▶ TEXTO PARA ANALIZAR
_____

Acaba de ser condecorado con la Legión de Honor.

Así finaliza Madame Bovary. Los demás personajes parecen difuminarse ante el éxito del ganador de la historia: Homais. En la primera parte de la novela, Flaubert ha puesto en escena al primer títere: Charles, bonachón, conformista y mediocre; la segunda marioneta es Emma, romántica, soñadora y sentimental. Muertos ambos, dos perdedores, Flaubert hace danzar a su tercer fantoche: el boticario Homais, caricatura del científico ilustrado. El triunfo del farmacéutico es la última bofetada que Flaubert propina a sus lectores burgueses: los buenos y los soñadores pierden, sólo ganan los egoístas y los ambiciosos.

Antología epistolar del autor

Vomitar la rabia

De momento, mi moral está bastante alta, porque estoy fraguando algo en lo que voy a exhalar la rabia que llevo dentro. Sí, por fin voy a librarme de todo lo que me asfixia. Vomitaré encima de mis contemporáneos el disgusto que me inspiran aunque tenga que dejar el pellejo en el empeño; será una cosa extensa y violenta.

Carta de Flaubert a Madame Roger des Genettes (5 de octubre de 1872).

El libro exento

Lo que me parece bello, lo que me gustaría hacer, es un libro sobre nada, un libro sin ataduras exteriores, que se sostendría por sí mismo gracias a la fuerza interior de su estilo, del mismo modo que la tierra se sostiene en el aire sin que nada la sujete; un libro que apenas tendría argumento o, por lo menos, cuyo argumento sería casi invisible, si algo así es posible. Los libros más bellos son los que tienen menos materia; cuanto más se aproxima la expresión al pensamiento más se pegan las palabras a ese pensamiento, hasta que desaparecen, y más bello es el resultado. Creo que el futuro del Arte irá por esos derroteros.

_____

Entradas del conjunto de datos

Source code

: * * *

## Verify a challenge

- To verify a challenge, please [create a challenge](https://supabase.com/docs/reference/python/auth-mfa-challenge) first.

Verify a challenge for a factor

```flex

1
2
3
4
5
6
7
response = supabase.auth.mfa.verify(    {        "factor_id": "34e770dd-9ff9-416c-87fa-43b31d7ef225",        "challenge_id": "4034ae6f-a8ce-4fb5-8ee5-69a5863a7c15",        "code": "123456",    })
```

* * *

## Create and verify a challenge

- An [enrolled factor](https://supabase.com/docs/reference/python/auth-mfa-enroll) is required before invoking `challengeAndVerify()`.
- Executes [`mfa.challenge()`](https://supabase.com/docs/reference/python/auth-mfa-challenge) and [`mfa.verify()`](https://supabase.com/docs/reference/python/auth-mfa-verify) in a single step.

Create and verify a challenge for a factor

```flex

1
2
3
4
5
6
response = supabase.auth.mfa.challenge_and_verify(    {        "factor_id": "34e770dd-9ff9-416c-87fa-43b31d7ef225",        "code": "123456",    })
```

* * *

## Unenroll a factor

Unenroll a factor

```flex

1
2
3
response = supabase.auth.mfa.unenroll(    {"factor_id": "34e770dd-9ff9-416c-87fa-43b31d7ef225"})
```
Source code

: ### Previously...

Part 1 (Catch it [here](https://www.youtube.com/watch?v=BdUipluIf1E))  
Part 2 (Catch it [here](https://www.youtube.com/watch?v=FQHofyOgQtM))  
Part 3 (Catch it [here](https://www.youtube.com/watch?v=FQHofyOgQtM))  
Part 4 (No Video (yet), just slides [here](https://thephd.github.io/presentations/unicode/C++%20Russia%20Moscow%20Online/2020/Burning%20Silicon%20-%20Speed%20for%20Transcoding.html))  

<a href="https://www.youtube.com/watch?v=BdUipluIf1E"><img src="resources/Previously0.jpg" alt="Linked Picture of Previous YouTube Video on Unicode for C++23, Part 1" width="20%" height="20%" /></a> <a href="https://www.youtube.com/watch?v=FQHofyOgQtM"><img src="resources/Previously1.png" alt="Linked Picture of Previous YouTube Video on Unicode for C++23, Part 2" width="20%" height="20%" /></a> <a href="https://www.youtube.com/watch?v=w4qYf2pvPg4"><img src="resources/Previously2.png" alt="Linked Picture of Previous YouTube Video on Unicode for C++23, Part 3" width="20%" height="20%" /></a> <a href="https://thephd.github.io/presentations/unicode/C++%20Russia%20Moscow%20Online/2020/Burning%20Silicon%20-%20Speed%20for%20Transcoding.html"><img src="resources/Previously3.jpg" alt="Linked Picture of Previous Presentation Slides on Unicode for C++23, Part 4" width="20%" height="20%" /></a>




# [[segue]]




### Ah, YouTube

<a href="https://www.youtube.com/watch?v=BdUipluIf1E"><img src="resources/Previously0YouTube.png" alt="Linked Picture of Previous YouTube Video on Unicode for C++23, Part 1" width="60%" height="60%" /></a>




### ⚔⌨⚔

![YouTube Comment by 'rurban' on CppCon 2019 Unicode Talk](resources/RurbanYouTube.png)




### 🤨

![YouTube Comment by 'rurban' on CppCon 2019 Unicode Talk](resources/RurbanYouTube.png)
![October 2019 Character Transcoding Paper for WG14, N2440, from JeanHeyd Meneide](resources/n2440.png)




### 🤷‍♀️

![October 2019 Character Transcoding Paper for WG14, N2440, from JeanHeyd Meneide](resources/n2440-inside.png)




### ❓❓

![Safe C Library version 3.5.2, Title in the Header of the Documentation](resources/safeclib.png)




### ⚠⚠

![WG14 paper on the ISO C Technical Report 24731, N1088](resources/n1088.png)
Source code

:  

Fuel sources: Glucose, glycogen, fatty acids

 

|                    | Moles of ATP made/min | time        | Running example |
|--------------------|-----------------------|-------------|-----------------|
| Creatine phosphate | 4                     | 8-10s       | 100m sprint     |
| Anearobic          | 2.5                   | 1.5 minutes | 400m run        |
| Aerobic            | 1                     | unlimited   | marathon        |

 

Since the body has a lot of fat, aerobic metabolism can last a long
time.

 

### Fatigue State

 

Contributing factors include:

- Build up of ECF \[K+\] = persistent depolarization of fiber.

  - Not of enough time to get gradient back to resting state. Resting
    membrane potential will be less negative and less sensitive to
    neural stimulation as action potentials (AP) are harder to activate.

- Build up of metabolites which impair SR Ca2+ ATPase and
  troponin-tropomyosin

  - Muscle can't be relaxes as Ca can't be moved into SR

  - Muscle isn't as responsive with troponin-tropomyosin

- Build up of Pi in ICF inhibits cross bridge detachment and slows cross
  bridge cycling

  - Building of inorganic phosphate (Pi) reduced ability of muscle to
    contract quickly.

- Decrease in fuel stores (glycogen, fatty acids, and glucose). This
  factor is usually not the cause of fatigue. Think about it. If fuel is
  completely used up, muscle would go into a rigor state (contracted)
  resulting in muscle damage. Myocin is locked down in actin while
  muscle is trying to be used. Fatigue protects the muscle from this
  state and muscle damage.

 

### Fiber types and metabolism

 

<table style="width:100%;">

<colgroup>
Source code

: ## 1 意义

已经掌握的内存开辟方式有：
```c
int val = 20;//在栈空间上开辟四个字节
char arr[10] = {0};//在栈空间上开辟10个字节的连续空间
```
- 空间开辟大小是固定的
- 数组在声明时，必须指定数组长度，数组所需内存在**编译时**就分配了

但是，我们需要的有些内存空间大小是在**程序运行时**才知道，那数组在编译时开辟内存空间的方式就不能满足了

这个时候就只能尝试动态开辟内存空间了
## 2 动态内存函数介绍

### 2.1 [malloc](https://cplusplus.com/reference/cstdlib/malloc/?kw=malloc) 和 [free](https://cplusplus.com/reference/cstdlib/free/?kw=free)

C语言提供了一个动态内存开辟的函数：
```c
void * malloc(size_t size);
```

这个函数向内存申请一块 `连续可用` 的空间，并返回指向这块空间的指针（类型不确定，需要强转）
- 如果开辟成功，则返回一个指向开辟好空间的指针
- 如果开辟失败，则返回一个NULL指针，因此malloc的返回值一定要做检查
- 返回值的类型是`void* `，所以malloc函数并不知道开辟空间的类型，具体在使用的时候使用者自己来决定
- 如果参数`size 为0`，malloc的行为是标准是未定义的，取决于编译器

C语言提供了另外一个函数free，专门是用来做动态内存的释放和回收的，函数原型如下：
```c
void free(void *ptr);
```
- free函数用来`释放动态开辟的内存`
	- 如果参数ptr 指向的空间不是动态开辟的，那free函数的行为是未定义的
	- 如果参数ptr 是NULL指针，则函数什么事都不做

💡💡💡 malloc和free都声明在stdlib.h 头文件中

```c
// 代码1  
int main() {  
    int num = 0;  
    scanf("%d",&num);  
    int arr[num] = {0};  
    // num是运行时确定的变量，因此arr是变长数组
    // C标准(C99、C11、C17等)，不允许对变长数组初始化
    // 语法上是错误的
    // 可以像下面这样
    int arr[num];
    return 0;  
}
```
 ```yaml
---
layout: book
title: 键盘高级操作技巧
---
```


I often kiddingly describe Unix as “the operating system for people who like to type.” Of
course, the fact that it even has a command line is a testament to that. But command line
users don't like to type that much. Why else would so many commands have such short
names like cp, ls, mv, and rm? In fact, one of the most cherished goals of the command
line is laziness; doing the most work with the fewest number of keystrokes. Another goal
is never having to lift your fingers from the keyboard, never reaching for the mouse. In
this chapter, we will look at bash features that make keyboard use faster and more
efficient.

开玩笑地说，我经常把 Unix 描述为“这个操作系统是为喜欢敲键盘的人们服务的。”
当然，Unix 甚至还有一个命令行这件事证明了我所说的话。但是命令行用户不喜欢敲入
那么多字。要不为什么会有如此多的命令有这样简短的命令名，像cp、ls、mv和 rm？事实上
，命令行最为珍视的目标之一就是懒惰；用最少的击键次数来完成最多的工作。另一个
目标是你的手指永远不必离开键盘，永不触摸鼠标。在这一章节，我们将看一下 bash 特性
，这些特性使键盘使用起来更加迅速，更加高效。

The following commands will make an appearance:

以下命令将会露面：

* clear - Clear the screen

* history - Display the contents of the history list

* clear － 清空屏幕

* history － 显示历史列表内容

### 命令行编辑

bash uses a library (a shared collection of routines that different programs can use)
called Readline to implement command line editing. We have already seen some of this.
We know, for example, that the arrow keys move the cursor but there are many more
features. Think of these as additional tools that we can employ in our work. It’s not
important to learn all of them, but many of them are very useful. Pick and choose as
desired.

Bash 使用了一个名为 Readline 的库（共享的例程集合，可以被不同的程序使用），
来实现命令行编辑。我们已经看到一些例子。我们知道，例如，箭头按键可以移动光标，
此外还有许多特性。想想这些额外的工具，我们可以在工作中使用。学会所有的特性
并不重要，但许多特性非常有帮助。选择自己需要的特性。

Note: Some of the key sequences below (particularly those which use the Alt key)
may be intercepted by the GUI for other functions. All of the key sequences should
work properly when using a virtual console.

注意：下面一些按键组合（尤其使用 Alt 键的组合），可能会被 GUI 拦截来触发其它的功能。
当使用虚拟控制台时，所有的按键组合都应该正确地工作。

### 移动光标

_____

▶ TAREAS POR REALIZAR
(1) Según el texto sobre Flaubert, ¿qué personaje es el ganador de la historia en Madame Bovary?
(2) Reproduce el pasaje del texto sobre Flaubert comprendido entre "Carta de Flaubert" y "por esos derroteros.", ambos incluidos.
(3) Resume el texto sobre Flaubert en dos oraciones.

▶ EJERCICIO RESUELTO
(1) El boticario Homais.

(2)
Carta de Flaubert a Madame Roger des Genettes (5 de octubre de 1872).

El libro exento

Lo que me parece bello, lo que me gustaría hacer, es un libro sobre nada, un libro sin ataduras exteriores, que se sostendría por sí mismo gracias a la fuerza interior de su estilo, del mismo modo que la tierra se sostiene en el aire sin que nada la sujete; un libro que apenas tendría argumento o, por lo menos, cuyo argumento sería casi invisible, si algo así es posible. Los libros más bellos son los que tienen menos materia; cuanto más se aproxima la expresión al pensamiento más se pegan las palabras a ese pensamiento, hasta que desaparecen, y más bello es el resultado. Creo que el futuro del Arte irá por esos derroteros.

(3) Madame Bovary termina con el triunfo del boticario Homais tras la muerte de Charles y Emma, y ese triunfo es la última bofetada de Flaubert a sus lectores burgueses, pues solo ganan los egoístas y los ambiciosos. En la antología epistolar, Flaubert anuncia una obra extensa y violenta con la que volcará sobre sus contemporáneos el disgusto que le inspiran, y expresa su deseo de escribir un libro sobre nada, sostenido solo por la fuerza interior de su estilo.